OLYMPIA — Agricultural production in Washington grew 4 percent to $10.6 billion in 2017 with apples as the top value commodity for the 13th year in a row, according to the National Agricultural Statistics Service.
At $2.43 billion, apples represented 23 percent of the total agricultural value. That was up 3 percent from 2016 but shy of the record high of $2.48 billion in 2012.
Noting that all Washington tree fruit exceeded $3.2 billion, Desmond O’Rourke, retired Washington State University agricultural economist and world apple analyst, called that impressive given trade disruptions of the past year.
Mainstream apple varieties such as Gala, Red Delicious, Golden Delicious and Braeburn continue to struggle while proprietary varieties continue to expand and generate higher prices, O’Rourke said.
“However, competition among the club (proprietary) varieties is likely to intensify as production expands and the arrival of the new Cosmic Crisp in 2019 will add to the pressures,” he said.
Honeycrisp continues “to defy the odds,” he said, maintaining premium prices and wide retail promotions despite increasing in sales by 36.7 percent in 2017.
The Oct. 10 report from the NASS Northwest regional office in Olympia lists milk in second place, at $1.19 billion, up 8 percent from 2016.
Wheat value of production moved up two spots to take the third position in the state rankings. Wheat value in 2017 was $691 million, up 5 percent from the previous year. Potatoes, valued at $687 million, fell one spot to fourth. This represents a 16 percent decrease from the previous year. Cattle and calves rounded out the top five with a value of $664 million, down 6 percent from the previous year.
The top five commodities had a combined value of $5.66 billion, or 54 percent of the 2017 value for all commodities, excluding government payments. The same five commodities in 2016 had a combined value of $5.62 billion, or 55 percent of the total 2016 value.
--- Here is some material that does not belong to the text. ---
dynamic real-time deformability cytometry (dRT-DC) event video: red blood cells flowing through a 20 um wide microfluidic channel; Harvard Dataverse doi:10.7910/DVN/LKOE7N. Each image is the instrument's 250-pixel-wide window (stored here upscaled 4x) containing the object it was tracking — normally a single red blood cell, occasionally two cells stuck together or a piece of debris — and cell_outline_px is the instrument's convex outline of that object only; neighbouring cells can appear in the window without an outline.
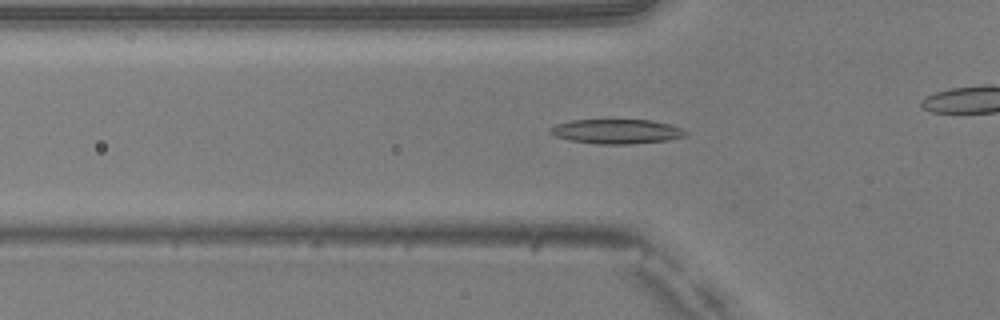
{"species": "common noctule bat (a hibernating species)", "species_latin": "Nyctalus noctula", "temperature_condition": "warm", "stored_images_in_passage": 41, "camera_frame_rate_fps": 3000, "um_per_image_px": 0.085, "animal": {"sex": "male", "body_mass_g": 20.5, "forearm_length_mm": 52.5}, "frame": {"image": 1, "passage_image": 17, "time_ms": 5.333, "image_size_px": [1000, 320], "cell_outline_px": [[688, 132], [684, 136], [668, 140], [628, 144], [596, 144], [568, 140], [556, 136], [548, 132], [556, 124], [572, 120], [652, 120], [672, 124]], "centroid_in_image_um": [52.42, 11.17], "position_along_channel_um": 73.4, "area_um2": 19.31}}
Hay ranked sixth at $515 million, up 7.7 percent. Hops were seventh at a record high $489 million, up 28 percent. Cherries were next at $479 million, down 4.2 percent, and grapes, at $318 million, were down 11.4 percent. Pears, ranking 10th, were a record $246 million, up 4.5 percent from 2016 and 1 percent from the previous record high in 2014.
Other commodities outside the top 10 that showed significant increases in value from the previous year were: eggs at $141 million, up 21 percent; blueberries at $115 million, up 22 percent; and canola at $15.1 million, up 64 percent.
Four of the top 10 commodities declined in value from the previous year: potatoes, cattle and calves, cherries and grapes.
Other notable commodities that declined in value in 2017 were onions, down 30 percent to $130 million; lentils, down 31 percent to $18.4 million; and dry edible peas, down 40 percent to $15.7 million.
Crop production totaled a little over $8 billion and livestock a little over $2.5 billion.